[What the exercise asks]
Scanning the entries below, copy every line that contains the word "reset".

[Data provided]
______

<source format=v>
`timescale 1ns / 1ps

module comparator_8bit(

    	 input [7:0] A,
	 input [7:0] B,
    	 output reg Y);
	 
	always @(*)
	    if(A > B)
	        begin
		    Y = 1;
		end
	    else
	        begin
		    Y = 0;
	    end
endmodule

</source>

______

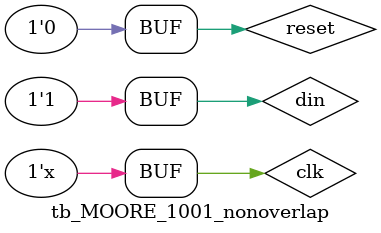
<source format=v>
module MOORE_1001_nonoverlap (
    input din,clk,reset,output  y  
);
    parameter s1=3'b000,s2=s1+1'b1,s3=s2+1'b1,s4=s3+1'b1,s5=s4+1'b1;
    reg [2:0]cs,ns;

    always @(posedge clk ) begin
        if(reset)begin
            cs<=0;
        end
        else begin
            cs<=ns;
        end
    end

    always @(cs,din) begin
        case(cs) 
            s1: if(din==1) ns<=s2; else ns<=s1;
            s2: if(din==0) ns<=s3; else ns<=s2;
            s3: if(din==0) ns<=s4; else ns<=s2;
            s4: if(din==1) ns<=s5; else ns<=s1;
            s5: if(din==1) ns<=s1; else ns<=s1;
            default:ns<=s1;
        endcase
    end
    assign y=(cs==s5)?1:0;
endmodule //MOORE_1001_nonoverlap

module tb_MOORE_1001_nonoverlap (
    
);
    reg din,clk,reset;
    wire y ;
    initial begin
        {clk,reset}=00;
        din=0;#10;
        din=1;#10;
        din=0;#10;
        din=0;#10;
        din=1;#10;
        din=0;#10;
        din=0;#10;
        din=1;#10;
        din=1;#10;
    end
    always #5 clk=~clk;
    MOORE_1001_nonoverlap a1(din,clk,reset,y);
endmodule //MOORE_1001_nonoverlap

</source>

______

[Your response]
    input din,clk,reset,output  y  
        if(reset)begin
    reg din,clk,reset;
        {clk,reset}=00;
    MOORE_1001_nonoverlap a1(din,clk,reset,y);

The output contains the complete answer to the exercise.